When Humberto Rodrigues, CEO of Biodx set out to develop a truly green, biodegradable disinfectant he worked around one principle: “Our thinking, saying and doing must be in sync.” Even in those early years Rodrigues realised that one of the challenges for Biodx, in keeping with this philosophy would be the way they dispose of the effluent from their manufacturing plant.
Today, together with Professor Craig Sheridan, Professor of Engineering at Wits University and a team of wetland specialists, Biodx are well on their way starting construction on their artificial wetland at their plant in Modderfontein which will treat approximately 2000 litres of plant wash down daily.
There are three areas of effluent that needed to be addressed: the direct effluent produced from the reverse osmosis purification system for water used in the manufacturing process; the washing down of the plant post production, entailing cleaning the floors and pipes and finally the washing out of the returned Flow bins used to distribute the product.
The purpose of this wash down process is to remove the quaternary ammonium compounds and the juice used in the production process, degrade them and produce water that can then be released either into the sewer system or the storm water system.
The project, currently under construction, should be up and running around May 2018. According to Dr Mark Kelly, Research Director at Biodx, “One of the prime drivers behind the business is to reduce our environmental impact. We could have taken a quicker route, which most industries do to get rid of their waste but by creating a wetland we’re doing so much more.
“Wetlands themselves are environmentally positive, attracting birdlife and introducing indigenous flora to the area and with correct management will go a long way towards our environmental cradle to grave responsibility ethos.
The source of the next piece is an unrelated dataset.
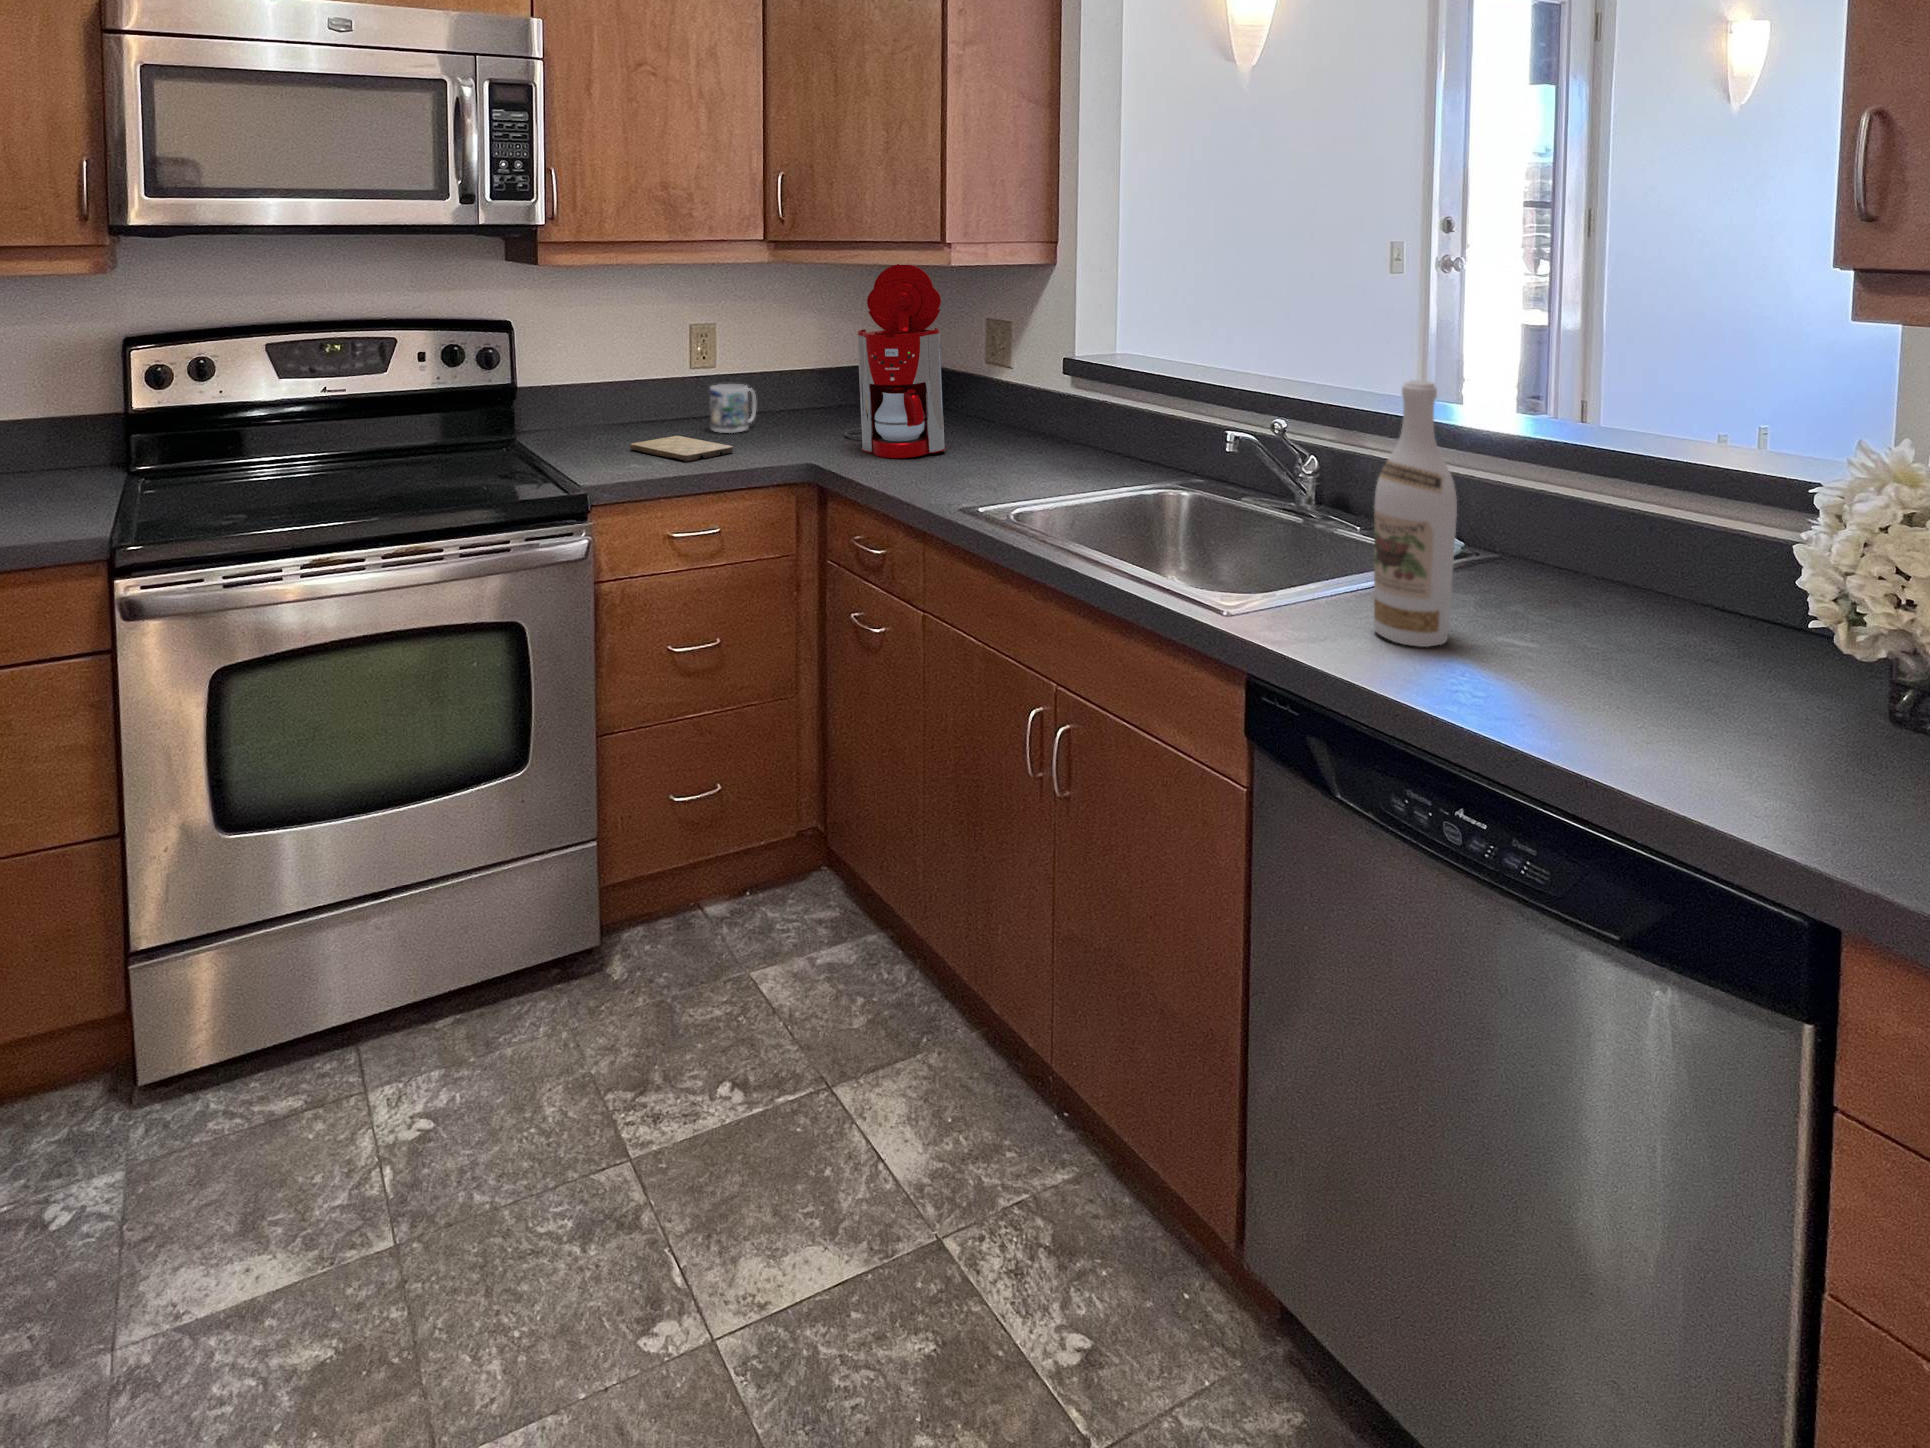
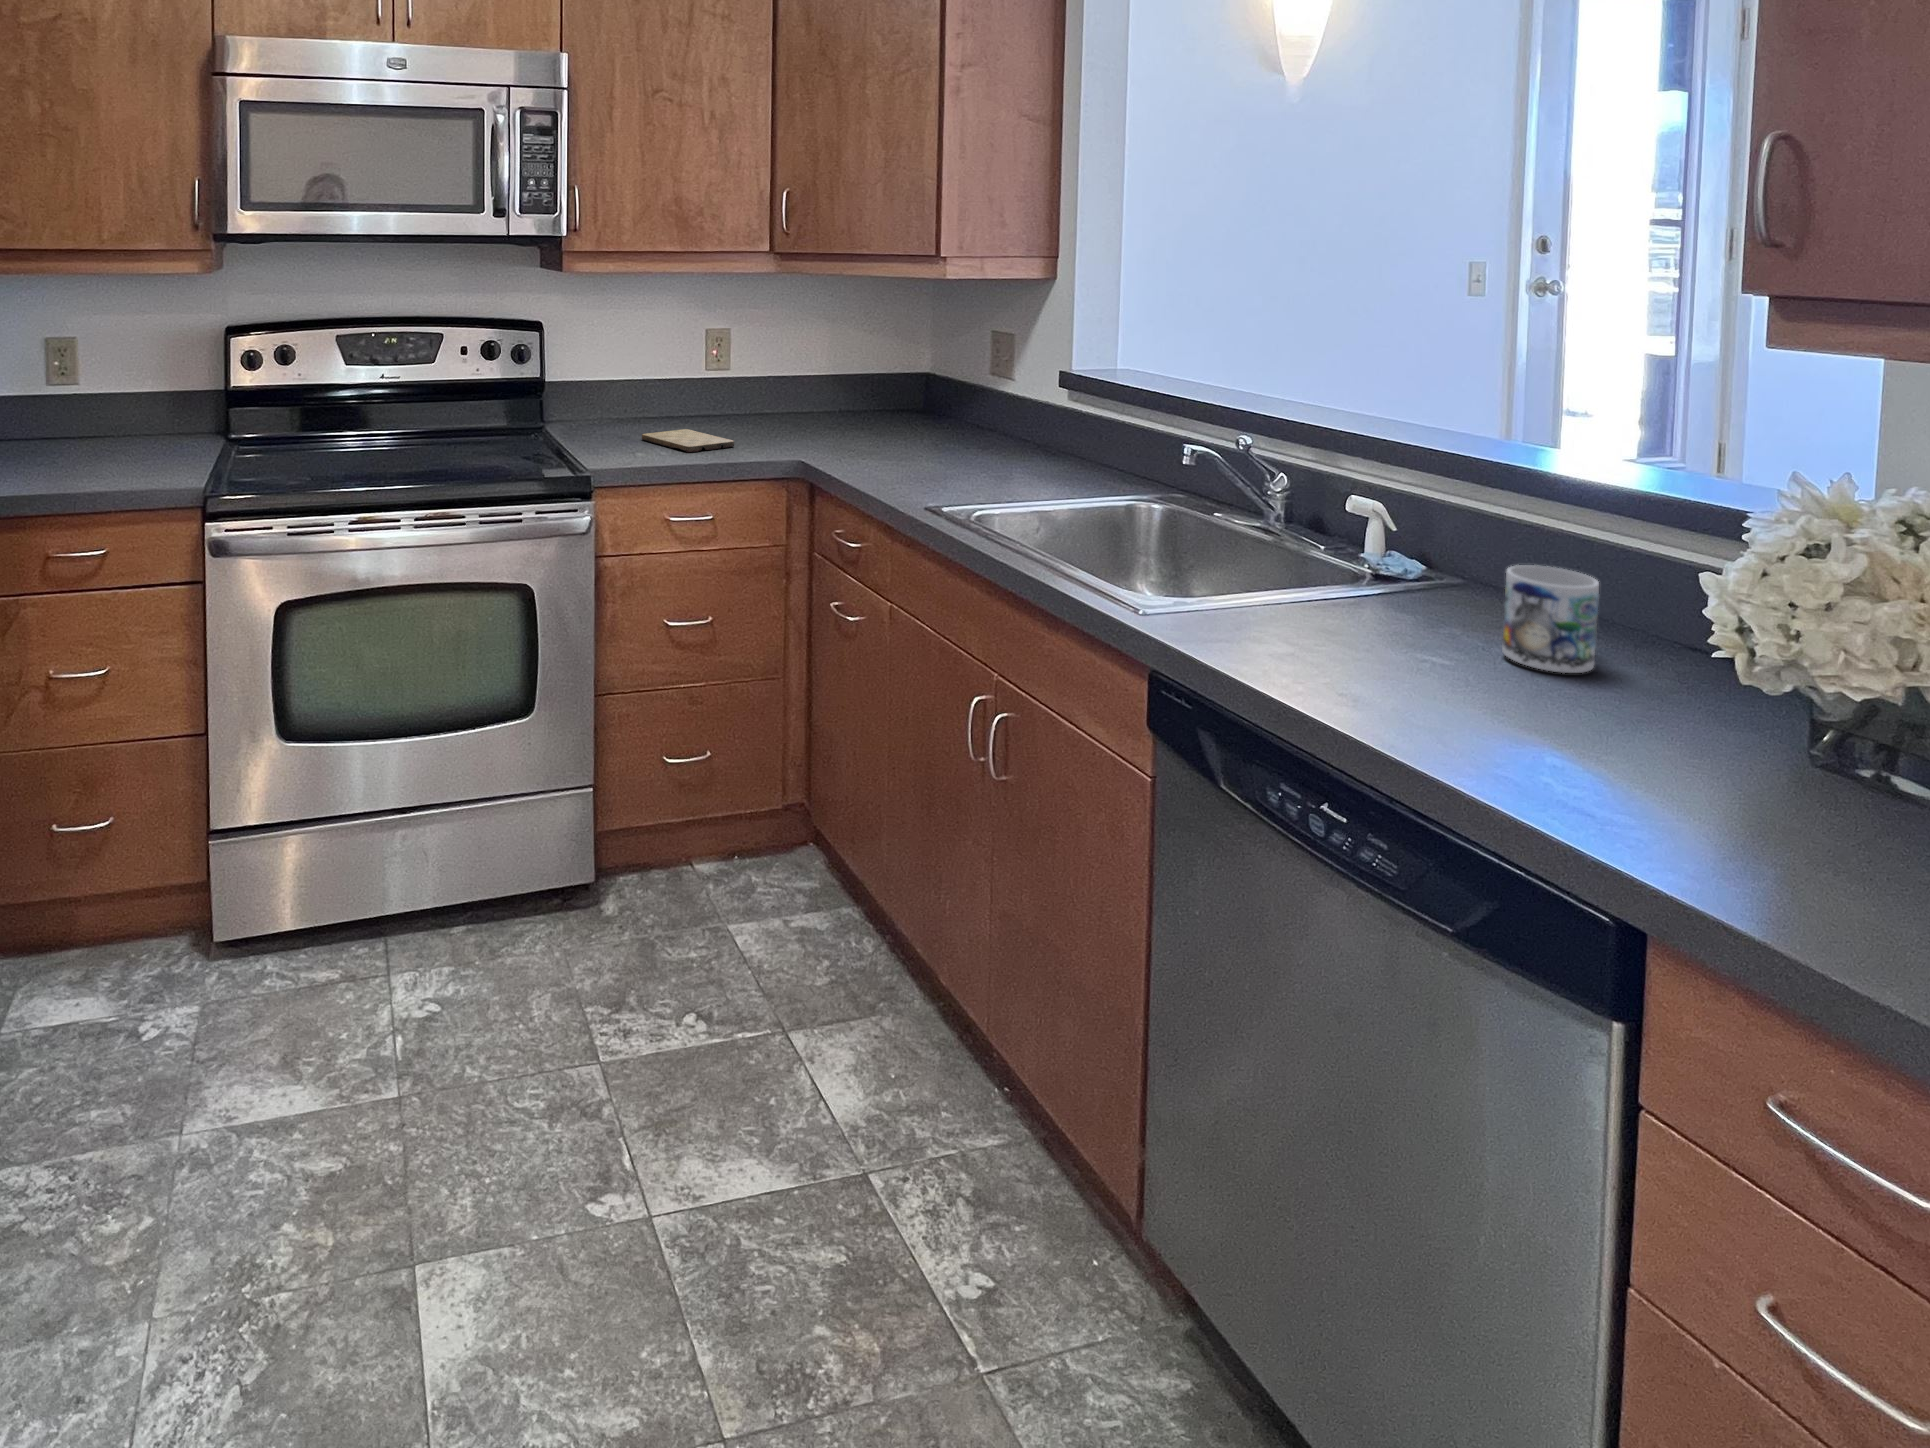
coffee maker: present [844,264,945,458] -> none [846,270,939,459]
wine bottle: present [1374,380,1457,647] -> none [1288,396,1372,656]
mug: present [710,384,757,433] -> present [1502,565,1599,673]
Most industrial environments are dirty, noisy and objectionable – we feel this project will contribute to a very different view of industry.
“We’ve looked at all aspects of responsible manufacturing including recycling packaging and using renewable energy sources in an effort to reduce our carbon footprint whilst increasing our contribution to environmental sustainability.”
Artificial wetlands themselves are not new to commercial and industrial projects and have been used internationally for around 30 years but are still relatively new to South Africa.
Concludes Rodrigues, “This is yet another milestone that Biodx will achieve towards the wellbeing of our environment.”